Get your gardening chores and irrigation done early in the day before temperatures rise.

* Plant, plant, plant! It’s prime planting season in the Sacramento area. Time to set out those tomato transplants along with peppers and eggplants. Pinch off any flowers on new transplants to make them concentrate on establishing roots instead of setting premature fruit.

* Direct-seed melons, cucumbers, summer squash, corn, radishes, pumpkins and annual herbs such as basil.

* Harvest cabbage, lettuce, peas and green onions. This heat will cause leafy greens and onions to flower; pick them before they bolt.

* In the flower garden, direct-seed sunflowers, cosmos, salvia, zinnias, marigolds, celosia and asters.

* Plant dahlia tubers. Other perennials to set out include verbena, coreopsis, coneflower and astilbe.

* Transplant petunias, marigolds and perennial flowers such as astilbe, columbine, coneflowers, coreopsis, dahlias, rudbeckia and verbena.

* Keep an eye out for slugs, snails, earwigs and aphids that want to dine on tender new growth.

* Feed summer bloomers with a balanced fertilizer.

* For continued bloom, cut off spent flowers on roses as well as other flowering plants.
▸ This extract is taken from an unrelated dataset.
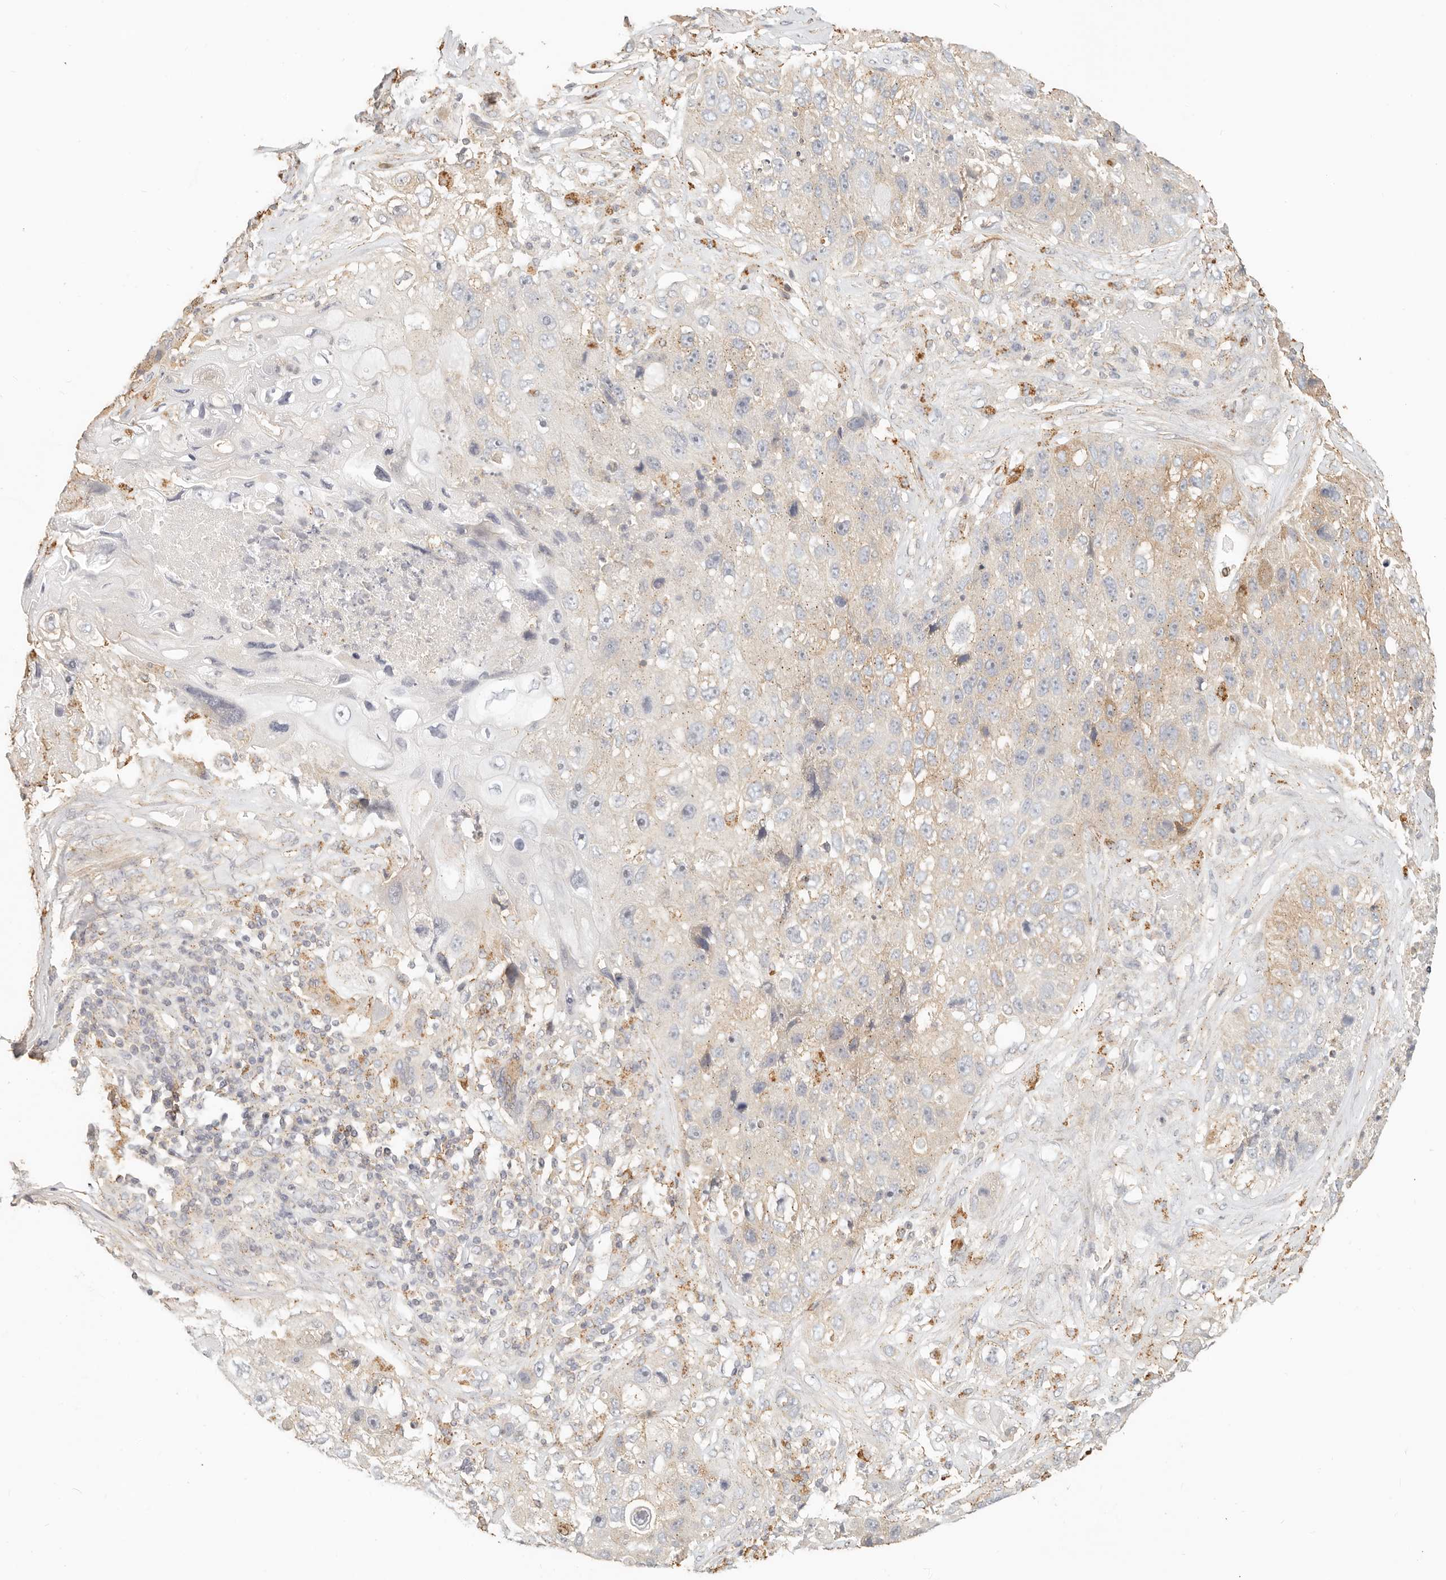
{"staining": {"intensity": "weak", "quantity": "<25%", "location": "cytoplasmic/membranous"}, "tissue": "lung cancer", "cell_type": "Tumor cells", "image_type": "cancer", "snomed": [{"axis": "morphology", "description": "Squamous cell carcinoma, NOS"}, {"axis": "topography", "description": "Lung"}], "caption": "The IHC histopathology image has no significant positivity in tumor cells of lung cancer tissue.", "gene": "CNMD", "patient": {"sex": "male", "age": 61}}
* Got fruit trees? If you haven't already done so, thin orchard fruit such as apples, peaches, pears, pluots and plums before they grow too heavy, breaking branches or even splitting the tree. Leave the largest fruit on the branch, culling the smaller ones, and allow for 5 to 6 inches (or a hand's worth) between each fruit.
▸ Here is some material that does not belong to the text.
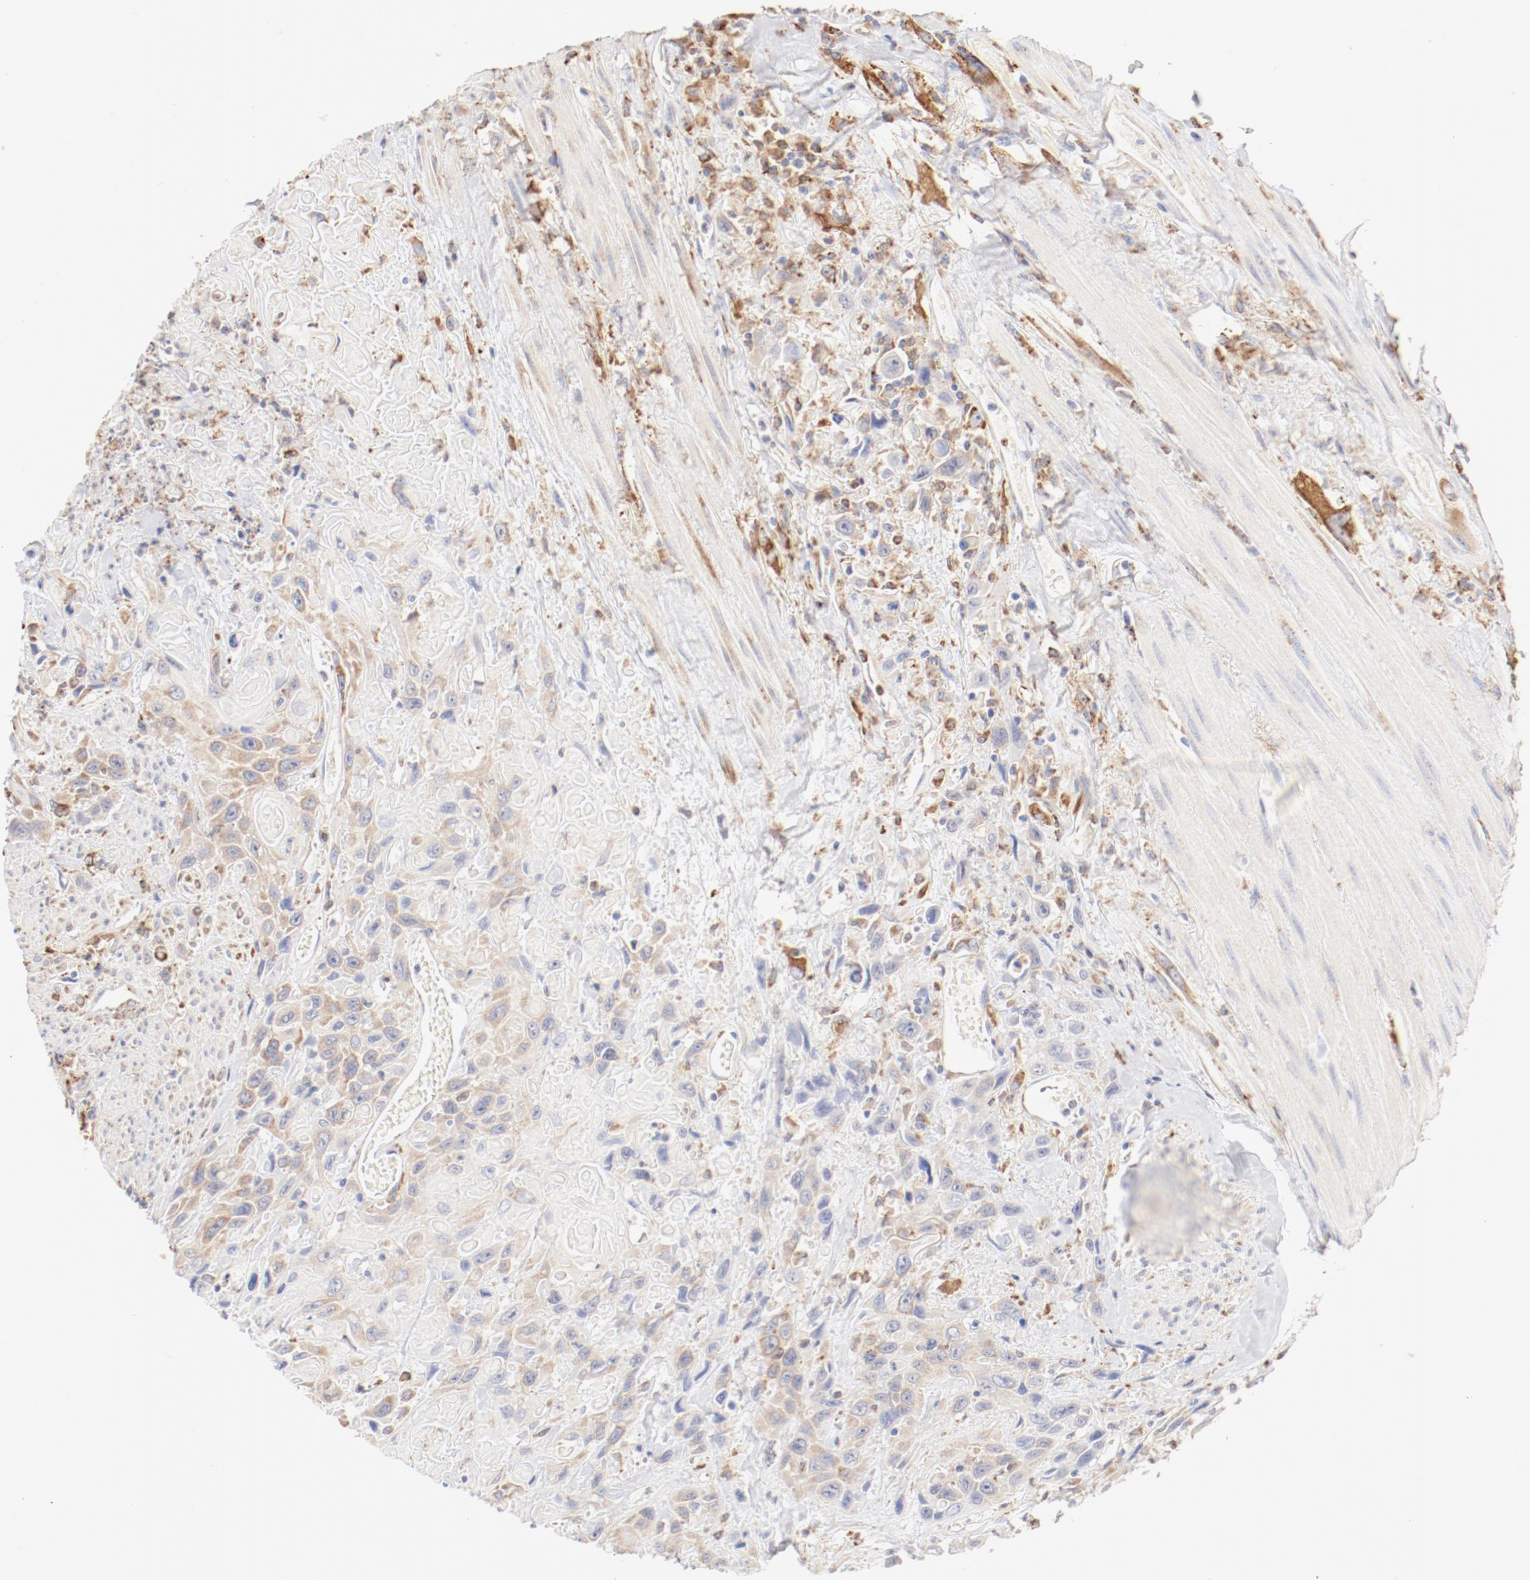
{"staining": {"intensity": "weak", "quantity": "25%-75%", "location": "cytoplasmic/membranous"}, "tissue": "urothelial cancer", "cell_type": "Tumor cells", "image_type": "cancer", "snomed": [{"axis": "morphology", "description": "Urothelial carcinoma, High grade"}, {"axis": "topography", "description": "Urinary bladder"}], "caption": "This is a micrograph of immunohistochemistry (IHC) staining of urothelial cancer, which shows weak positivity in the cytoplasmic/membranous of tumor cells.", "gene": "CTSH", "patient": {"sex": "female", "age": 84}}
* Thin grape bunches, again leaving about 6 inches between them. For the remaining bunches, prune off the "tail" end, about the bottom third of the bunch, so that the plant's energy is concentrated in the fruit closest to the branch.

* As spring-flowering shrubs finish blooming, give them a little pruning to shape them, removing old and dead wood. Lightly trim azaleas, fuchsias and marguerites for bushier plants.

* Add mulch to the garden to help keep that precious water from evaporating. Mulch also cuts down on weeds. But don’t let it mound around the stems or trunks of trees or shrubs. Leave about a 6-inch to 1-foot circle to avoid crown rot or other problems.